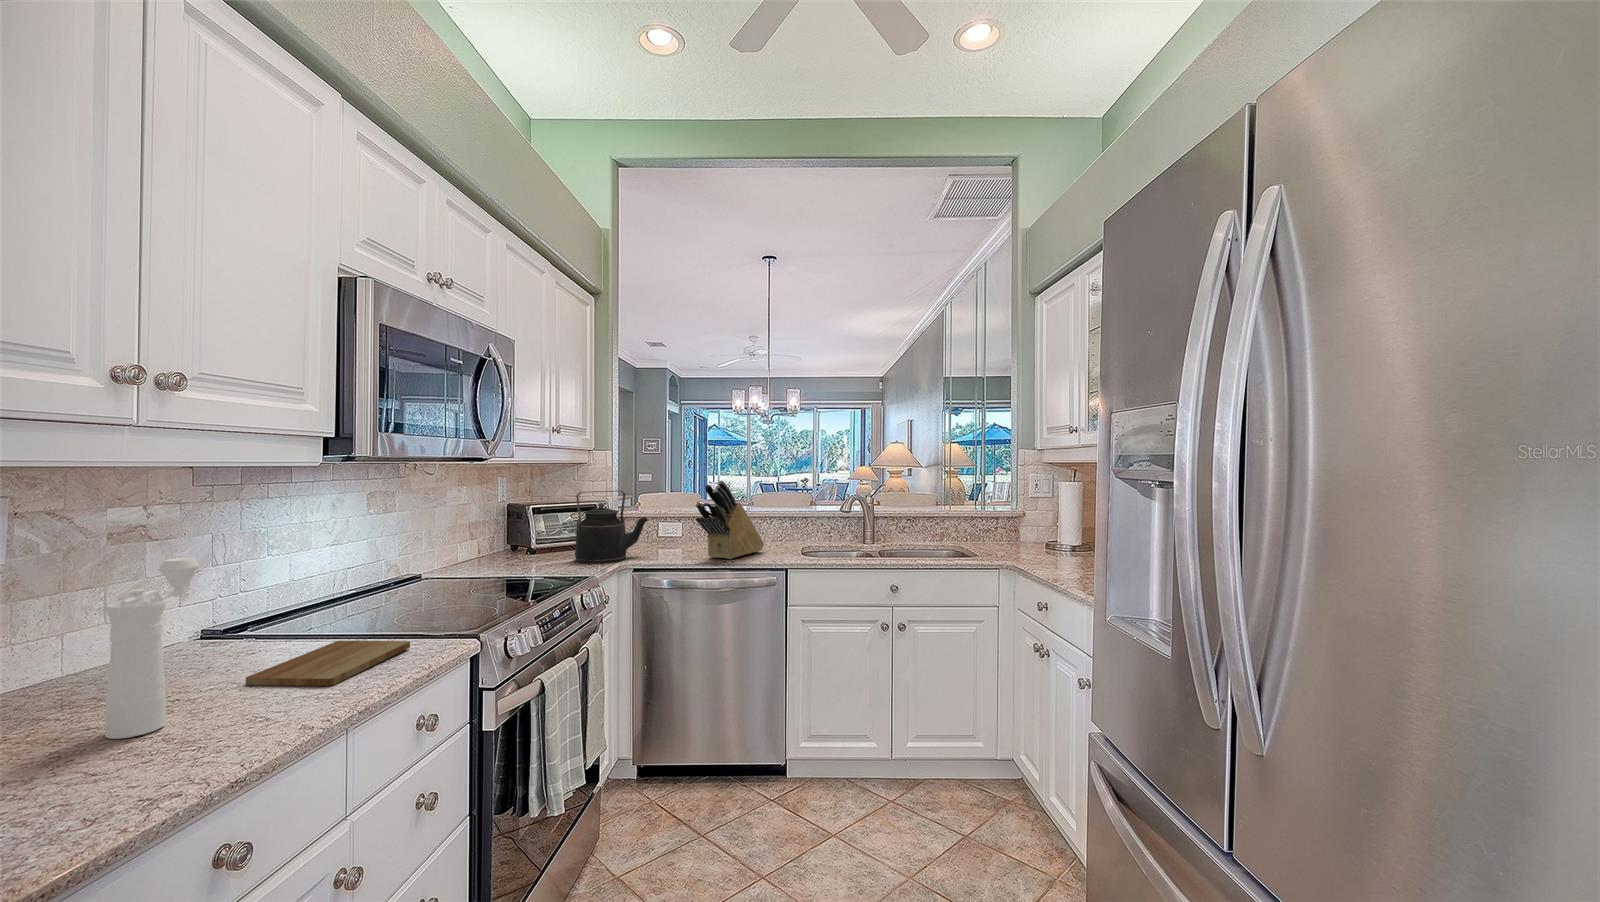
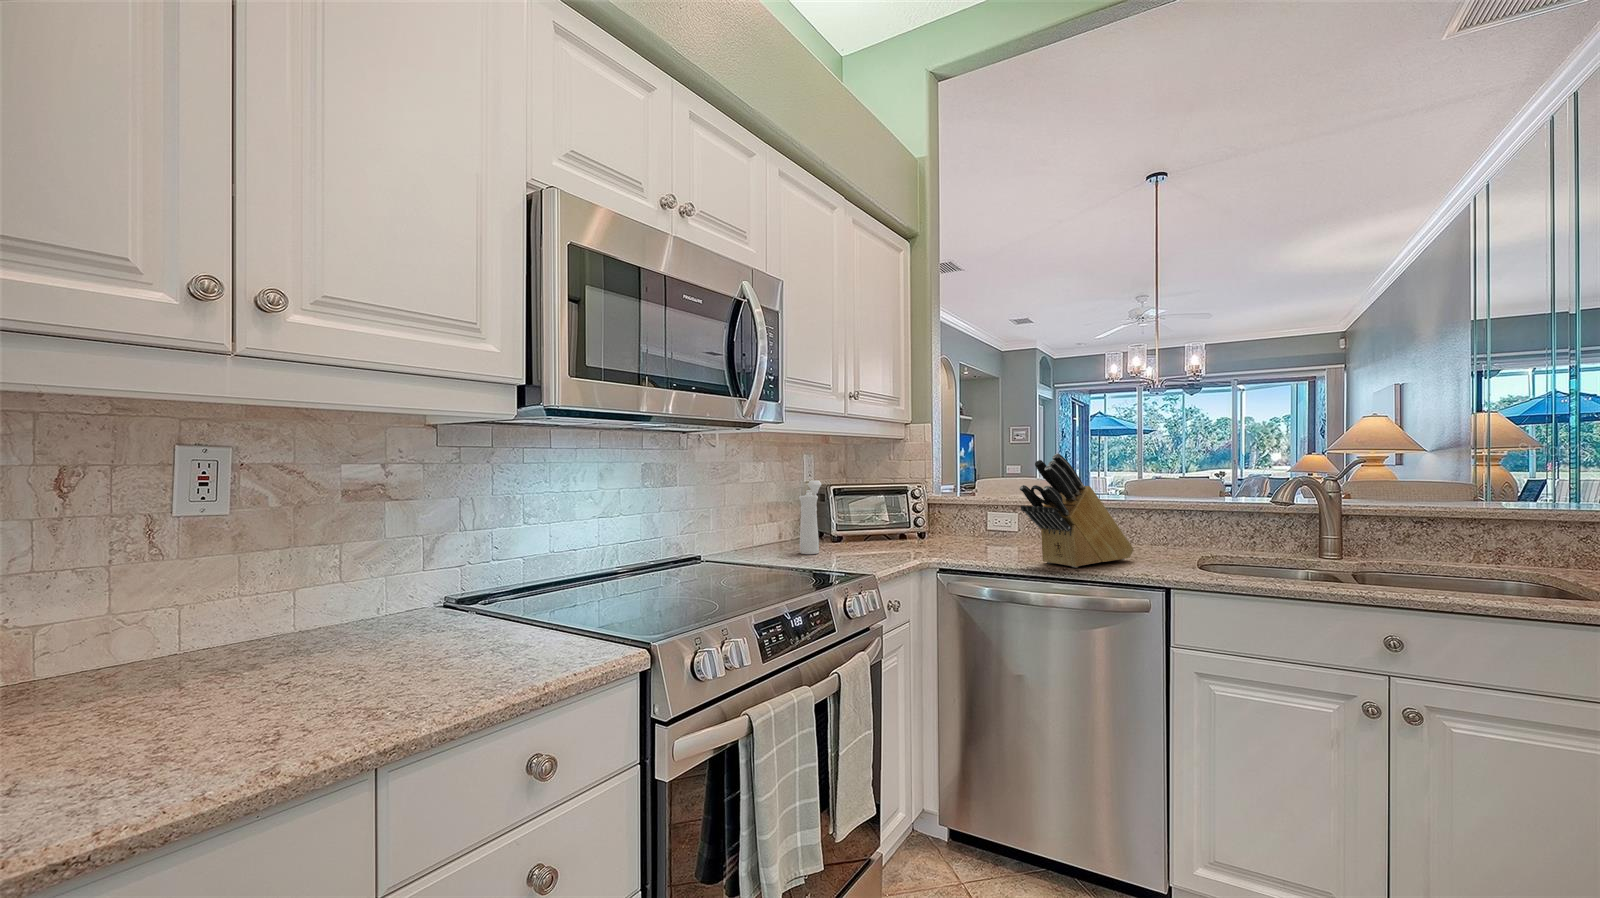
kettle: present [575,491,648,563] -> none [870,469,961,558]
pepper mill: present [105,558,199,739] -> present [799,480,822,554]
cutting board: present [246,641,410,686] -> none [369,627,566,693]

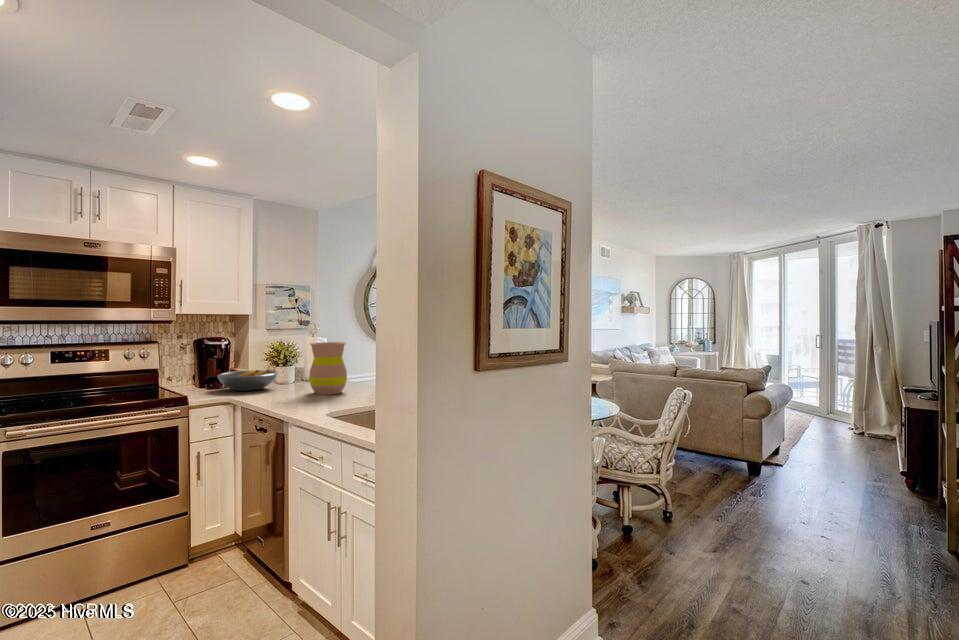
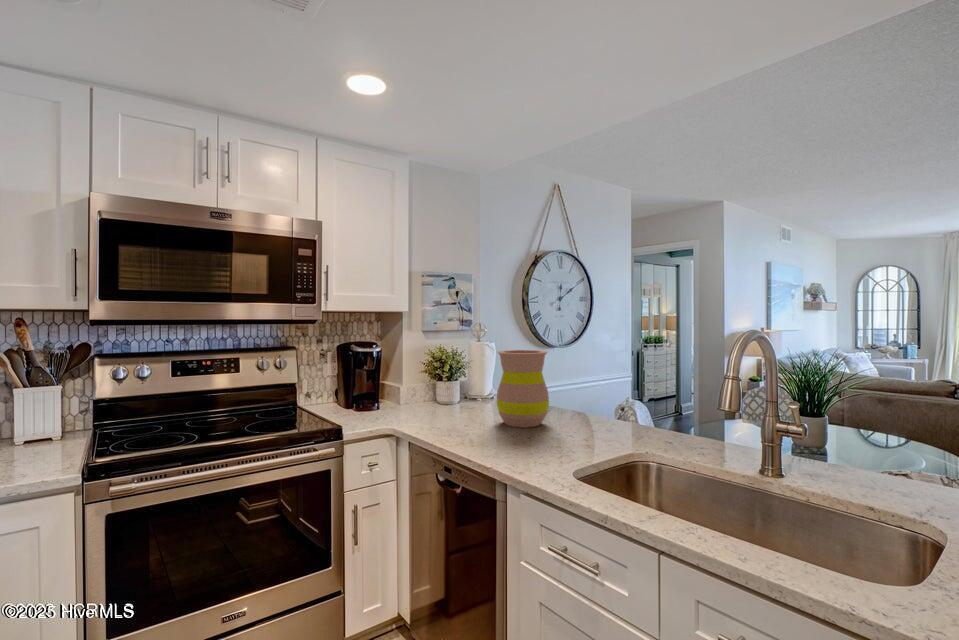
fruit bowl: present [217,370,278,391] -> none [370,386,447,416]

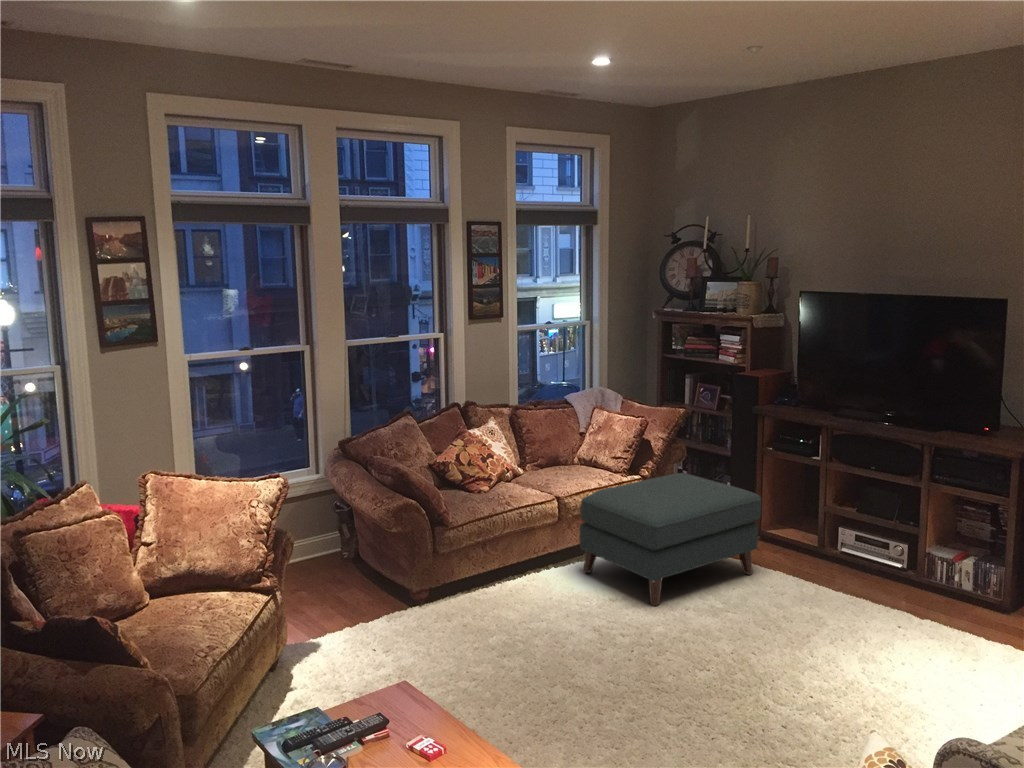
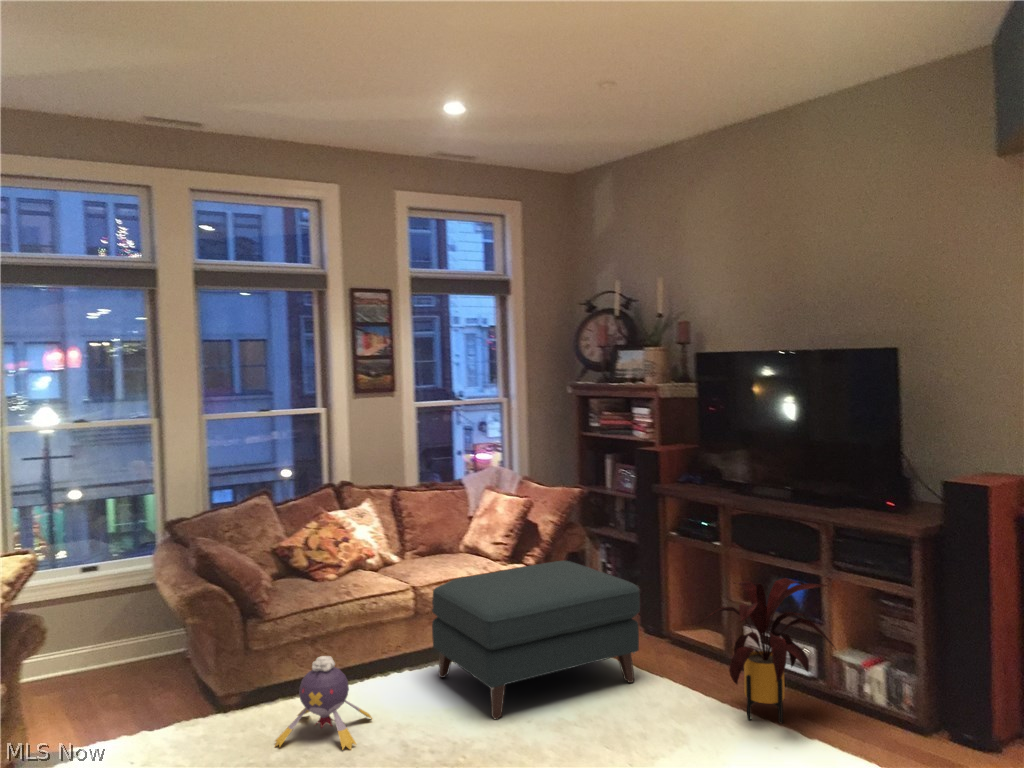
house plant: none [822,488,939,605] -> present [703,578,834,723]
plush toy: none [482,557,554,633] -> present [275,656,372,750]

Task details: Your reply should consist of a single number, the count of lines in the records above that contain the string "none".

Output for this task: 5